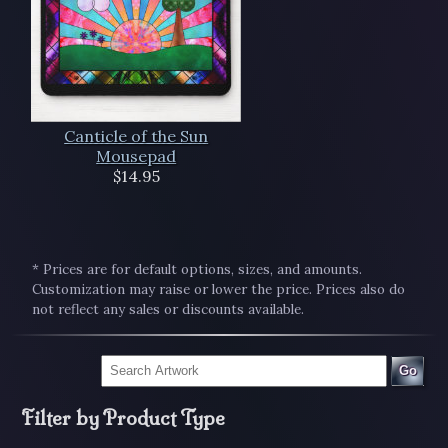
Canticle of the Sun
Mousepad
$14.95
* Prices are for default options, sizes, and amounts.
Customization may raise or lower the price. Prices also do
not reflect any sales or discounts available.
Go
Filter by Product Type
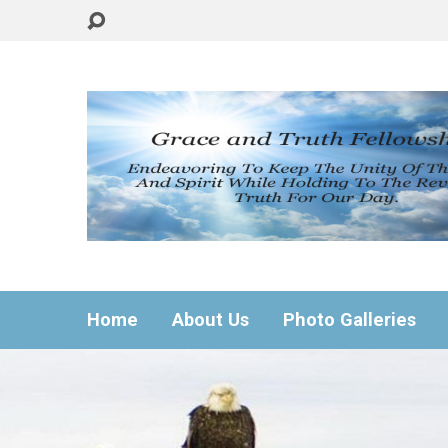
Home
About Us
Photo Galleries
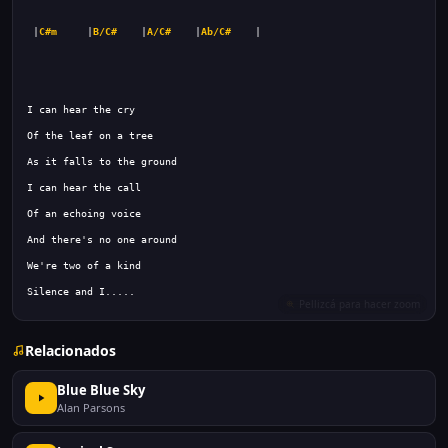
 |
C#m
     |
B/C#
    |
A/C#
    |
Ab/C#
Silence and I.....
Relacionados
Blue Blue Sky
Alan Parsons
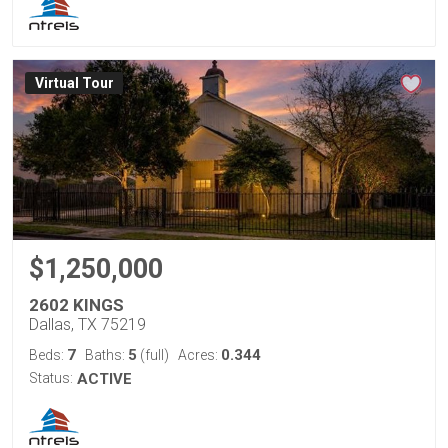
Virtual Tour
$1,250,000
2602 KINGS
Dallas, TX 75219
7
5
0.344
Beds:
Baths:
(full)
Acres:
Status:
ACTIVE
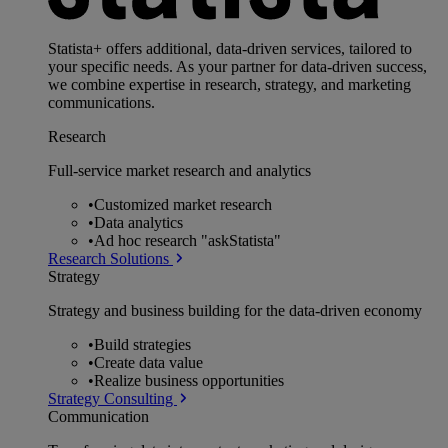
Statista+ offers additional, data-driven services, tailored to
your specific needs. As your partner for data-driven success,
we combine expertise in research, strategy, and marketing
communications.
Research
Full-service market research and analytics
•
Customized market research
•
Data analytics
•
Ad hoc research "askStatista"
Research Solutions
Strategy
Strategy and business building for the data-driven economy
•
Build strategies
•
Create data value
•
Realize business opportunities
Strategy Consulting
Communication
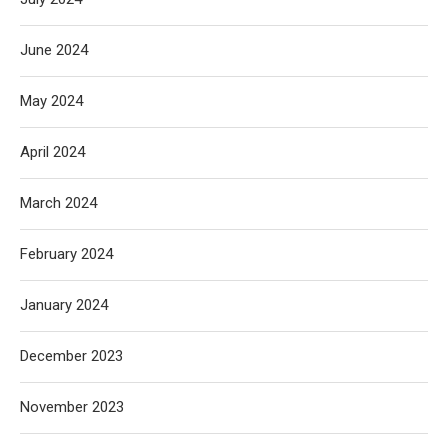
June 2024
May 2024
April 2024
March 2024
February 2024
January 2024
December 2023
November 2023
··········
**Task to carry out**: The lines above that include "driven" should each be listed.

**Answer section**:
Statista+ offers additional, data-driven services, tailored to
your specific needs. As your partner for data-driven success,
Strategy and business building for the data-driven economy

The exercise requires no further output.